Here is a change from sweet things. This recipe is ideal for using up cooked chicken.
Chicken, Pancetta & Chestnut Pie, Sunday Times
30g salted butter
2 leeks
150g pancetta, cubed
200g vacuum packed chestnuts, roughly chopped
450g roast chicken meat, skin removed
1 tbsp plain flour
200ml chicken stock
150ml single
cream
120ml white wine
3 sheets of filo pastry, 38cm x 30cm
3-4 tbsp sunflower oil
Heat the oven to 200C (220C non fan). Melt the butter in a large frying pan over a medium-high heat. Trim the leeks and cut into 2-3cm chunks. Toss the leeks into the pan and cook for 5 minutes or so until they soften and brown at the edges. Add the
pancetta and chestnuts to the pan and cook for 5 minutes until the pancetta has cooked through.

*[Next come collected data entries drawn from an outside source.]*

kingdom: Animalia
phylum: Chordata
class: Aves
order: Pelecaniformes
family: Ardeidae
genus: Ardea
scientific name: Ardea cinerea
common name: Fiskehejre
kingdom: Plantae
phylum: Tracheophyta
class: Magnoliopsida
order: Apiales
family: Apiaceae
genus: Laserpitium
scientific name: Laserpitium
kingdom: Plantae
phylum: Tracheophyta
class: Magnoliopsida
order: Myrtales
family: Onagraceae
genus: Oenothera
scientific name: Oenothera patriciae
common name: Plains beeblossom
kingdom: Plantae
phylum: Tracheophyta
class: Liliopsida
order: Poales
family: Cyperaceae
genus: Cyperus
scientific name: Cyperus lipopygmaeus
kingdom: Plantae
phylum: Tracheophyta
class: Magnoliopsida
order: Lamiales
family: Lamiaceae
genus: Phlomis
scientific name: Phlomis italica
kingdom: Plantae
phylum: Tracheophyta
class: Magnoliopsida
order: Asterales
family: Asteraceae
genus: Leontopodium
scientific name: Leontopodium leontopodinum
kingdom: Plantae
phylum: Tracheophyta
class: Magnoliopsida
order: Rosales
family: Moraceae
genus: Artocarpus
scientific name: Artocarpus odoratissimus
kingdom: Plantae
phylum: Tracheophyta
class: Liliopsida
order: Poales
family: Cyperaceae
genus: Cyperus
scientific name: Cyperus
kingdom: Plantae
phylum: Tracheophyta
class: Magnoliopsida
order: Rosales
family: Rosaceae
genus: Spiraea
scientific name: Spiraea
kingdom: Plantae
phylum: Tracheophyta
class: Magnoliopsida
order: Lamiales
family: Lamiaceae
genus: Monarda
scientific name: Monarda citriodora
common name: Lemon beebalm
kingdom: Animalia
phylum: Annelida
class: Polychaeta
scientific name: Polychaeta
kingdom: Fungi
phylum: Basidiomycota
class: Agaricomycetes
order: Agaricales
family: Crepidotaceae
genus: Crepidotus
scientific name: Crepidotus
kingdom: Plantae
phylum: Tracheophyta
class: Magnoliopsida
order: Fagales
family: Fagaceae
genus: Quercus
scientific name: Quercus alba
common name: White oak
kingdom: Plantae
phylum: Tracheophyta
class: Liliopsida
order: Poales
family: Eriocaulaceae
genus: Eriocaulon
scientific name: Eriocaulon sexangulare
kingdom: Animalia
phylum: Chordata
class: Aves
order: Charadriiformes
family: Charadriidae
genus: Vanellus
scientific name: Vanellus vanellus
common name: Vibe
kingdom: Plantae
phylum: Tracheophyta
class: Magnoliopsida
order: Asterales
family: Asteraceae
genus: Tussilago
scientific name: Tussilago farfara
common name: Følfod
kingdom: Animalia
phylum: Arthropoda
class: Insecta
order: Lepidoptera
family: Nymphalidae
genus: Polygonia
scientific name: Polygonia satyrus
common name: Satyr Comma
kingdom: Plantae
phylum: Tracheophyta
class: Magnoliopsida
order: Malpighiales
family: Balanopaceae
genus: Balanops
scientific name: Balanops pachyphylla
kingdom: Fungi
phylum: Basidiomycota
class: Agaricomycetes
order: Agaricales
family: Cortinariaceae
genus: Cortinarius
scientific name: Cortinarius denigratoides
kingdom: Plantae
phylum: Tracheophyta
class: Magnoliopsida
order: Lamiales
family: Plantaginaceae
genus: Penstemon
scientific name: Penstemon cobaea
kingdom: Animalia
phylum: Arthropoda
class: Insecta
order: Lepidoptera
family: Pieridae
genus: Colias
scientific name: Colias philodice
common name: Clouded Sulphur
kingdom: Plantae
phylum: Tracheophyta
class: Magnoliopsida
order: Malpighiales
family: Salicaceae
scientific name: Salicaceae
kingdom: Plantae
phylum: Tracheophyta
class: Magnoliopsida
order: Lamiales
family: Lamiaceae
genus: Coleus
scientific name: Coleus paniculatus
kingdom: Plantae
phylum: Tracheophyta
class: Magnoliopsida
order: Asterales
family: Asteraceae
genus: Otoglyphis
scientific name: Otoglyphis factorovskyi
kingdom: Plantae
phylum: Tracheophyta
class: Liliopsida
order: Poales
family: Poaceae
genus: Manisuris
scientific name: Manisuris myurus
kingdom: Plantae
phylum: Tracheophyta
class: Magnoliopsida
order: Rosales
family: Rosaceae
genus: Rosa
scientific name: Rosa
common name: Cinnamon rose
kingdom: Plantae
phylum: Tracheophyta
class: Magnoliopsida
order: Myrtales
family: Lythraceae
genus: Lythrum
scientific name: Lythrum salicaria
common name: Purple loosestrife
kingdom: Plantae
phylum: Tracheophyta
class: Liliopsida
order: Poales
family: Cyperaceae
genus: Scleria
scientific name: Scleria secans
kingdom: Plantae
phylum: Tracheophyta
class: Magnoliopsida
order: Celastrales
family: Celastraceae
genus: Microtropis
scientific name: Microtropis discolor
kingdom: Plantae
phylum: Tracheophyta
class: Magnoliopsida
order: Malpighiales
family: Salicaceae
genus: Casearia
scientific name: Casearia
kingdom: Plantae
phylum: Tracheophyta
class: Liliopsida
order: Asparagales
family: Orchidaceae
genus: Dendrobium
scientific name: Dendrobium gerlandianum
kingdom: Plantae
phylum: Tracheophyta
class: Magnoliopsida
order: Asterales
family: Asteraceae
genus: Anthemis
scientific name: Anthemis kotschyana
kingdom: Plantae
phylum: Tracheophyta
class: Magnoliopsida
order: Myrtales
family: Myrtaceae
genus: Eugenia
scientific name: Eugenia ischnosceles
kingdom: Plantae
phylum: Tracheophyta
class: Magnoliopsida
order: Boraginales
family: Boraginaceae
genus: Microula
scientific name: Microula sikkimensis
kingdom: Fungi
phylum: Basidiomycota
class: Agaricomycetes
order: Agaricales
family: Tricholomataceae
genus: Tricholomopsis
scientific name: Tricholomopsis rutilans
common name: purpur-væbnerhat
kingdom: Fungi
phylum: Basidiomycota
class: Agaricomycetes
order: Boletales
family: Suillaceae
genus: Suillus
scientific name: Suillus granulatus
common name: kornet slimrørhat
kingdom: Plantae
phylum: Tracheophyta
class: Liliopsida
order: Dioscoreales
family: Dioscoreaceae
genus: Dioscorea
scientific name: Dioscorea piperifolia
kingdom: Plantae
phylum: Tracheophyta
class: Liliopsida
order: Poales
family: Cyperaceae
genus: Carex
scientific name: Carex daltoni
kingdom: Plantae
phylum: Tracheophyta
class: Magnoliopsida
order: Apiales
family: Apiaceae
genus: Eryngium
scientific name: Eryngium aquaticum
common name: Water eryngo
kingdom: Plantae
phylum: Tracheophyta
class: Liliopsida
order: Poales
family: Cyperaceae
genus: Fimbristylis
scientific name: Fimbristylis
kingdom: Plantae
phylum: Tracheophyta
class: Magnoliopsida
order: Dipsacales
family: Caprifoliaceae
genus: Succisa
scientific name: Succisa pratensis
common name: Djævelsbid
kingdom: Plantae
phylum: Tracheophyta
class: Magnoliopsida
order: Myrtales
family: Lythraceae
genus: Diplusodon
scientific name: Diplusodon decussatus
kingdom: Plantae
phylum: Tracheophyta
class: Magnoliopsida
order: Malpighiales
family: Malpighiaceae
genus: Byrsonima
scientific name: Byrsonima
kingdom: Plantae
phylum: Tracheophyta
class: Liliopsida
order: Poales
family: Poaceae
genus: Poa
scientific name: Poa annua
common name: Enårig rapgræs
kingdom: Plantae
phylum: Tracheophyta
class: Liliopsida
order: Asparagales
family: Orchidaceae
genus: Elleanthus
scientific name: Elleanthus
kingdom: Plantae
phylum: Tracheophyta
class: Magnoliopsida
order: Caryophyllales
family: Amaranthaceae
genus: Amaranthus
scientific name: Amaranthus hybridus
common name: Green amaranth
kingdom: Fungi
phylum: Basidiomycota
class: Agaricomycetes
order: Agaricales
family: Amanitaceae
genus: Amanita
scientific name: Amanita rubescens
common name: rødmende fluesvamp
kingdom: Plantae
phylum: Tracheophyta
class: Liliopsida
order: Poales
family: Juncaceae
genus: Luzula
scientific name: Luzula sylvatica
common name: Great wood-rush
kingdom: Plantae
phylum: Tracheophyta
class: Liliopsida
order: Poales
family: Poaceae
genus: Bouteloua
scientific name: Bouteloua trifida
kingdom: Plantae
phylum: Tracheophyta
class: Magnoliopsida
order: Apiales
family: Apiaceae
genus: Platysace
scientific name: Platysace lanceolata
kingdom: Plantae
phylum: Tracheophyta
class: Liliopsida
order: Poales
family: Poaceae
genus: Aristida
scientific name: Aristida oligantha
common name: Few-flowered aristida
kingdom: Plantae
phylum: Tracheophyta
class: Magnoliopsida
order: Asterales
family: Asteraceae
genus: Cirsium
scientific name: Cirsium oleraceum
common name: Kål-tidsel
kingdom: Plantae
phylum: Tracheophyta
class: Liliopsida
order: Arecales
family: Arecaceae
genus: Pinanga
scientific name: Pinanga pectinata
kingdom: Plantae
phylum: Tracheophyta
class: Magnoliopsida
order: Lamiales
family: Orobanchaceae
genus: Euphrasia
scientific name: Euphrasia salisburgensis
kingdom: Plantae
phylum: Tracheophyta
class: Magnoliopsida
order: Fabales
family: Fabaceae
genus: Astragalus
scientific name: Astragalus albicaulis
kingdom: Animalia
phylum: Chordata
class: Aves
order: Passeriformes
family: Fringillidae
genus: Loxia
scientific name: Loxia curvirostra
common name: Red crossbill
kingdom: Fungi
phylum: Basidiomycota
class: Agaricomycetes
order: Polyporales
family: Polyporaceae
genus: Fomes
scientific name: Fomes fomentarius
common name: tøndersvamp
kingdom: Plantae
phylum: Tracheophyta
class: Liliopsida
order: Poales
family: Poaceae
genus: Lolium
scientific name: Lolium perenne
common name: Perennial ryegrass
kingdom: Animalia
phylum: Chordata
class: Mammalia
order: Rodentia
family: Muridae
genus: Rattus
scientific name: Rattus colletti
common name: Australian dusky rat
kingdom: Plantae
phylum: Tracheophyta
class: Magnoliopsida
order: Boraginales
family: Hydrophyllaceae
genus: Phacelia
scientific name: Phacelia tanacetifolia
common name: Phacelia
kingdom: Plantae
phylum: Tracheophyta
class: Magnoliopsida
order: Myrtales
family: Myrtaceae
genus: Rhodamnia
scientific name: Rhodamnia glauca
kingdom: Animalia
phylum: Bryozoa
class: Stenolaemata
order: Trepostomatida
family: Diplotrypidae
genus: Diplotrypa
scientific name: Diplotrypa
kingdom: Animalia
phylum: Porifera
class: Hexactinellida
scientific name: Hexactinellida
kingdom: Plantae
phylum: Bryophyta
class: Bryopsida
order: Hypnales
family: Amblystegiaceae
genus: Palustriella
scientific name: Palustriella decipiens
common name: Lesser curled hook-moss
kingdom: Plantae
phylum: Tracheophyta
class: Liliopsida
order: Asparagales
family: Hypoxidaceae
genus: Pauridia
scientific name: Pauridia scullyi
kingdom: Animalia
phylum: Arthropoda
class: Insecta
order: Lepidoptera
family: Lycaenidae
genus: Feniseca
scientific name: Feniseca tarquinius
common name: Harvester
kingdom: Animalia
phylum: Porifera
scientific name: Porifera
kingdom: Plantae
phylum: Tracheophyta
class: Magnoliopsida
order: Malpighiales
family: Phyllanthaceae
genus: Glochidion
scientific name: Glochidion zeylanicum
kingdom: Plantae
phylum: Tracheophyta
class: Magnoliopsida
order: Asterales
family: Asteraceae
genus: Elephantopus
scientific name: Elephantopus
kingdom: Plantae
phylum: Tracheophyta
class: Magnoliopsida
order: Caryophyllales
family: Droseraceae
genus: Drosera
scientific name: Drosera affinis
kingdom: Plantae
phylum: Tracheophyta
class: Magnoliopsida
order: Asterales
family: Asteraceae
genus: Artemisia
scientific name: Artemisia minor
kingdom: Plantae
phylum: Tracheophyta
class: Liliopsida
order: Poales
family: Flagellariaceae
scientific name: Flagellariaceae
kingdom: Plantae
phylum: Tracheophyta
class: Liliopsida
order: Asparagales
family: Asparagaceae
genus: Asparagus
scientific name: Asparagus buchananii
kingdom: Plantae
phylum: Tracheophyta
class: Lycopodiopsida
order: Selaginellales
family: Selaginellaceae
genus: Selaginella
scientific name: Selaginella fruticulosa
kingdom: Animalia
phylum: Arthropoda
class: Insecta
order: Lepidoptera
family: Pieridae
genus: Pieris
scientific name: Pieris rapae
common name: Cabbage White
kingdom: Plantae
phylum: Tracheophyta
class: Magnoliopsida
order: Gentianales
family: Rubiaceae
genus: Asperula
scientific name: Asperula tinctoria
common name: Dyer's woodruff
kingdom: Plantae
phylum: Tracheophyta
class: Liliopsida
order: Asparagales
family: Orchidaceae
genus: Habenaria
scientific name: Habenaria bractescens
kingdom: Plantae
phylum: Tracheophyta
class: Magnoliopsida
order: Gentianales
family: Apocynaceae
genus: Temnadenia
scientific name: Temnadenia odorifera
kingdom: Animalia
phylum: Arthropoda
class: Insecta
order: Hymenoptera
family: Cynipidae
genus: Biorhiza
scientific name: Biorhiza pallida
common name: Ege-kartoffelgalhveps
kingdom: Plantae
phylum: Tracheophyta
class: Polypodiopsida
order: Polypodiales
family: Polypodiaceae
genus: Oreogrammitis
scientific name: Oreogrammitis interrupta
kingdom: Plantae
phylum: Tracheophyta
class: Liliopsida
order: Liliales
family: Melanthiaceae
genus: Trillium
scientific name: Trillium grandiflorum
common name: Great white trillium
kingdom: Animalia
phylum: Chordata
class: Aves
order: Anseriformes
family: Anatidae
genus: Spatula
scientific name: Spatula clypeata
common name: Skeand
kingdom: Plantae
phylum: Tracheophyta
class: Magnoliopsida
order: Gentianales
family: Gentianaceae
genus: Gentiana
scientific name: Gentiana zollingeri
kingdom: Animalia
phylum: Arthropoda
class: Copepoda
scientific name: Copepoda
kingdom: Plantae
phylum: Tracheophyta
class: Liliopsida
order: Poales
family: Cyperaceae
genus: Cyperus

Shred the chicken into small pieces, then toss in the flour with plenty of salt and pepper.
Add the floured chicken to the pan and mix with the other ingredients. Pour in the stock, cream and wine. Bring to the boil, then reduce the heat and allow the sauce to bubble for 4-5 minutes until it thickens. Remove from the heat and spoon everything
into an ovenproof pie dish.
Spread out the filo sheets and then fold in half and trim the folded edge. Use a pair of scissors to cut the layered sheets of pastry into 4 triangles. You should have 24 in all.
Pour the oil into a small bowl. Brush each triangle lightly with oil, then loosely scrunch it up. Place the scrunched pastry on top of the filling and repeat with each piece of pastry, until the pie is completely covered.
Bake in the oven for 30-35 minutes, until the pastry is crisp and golden and the filling is bubbling.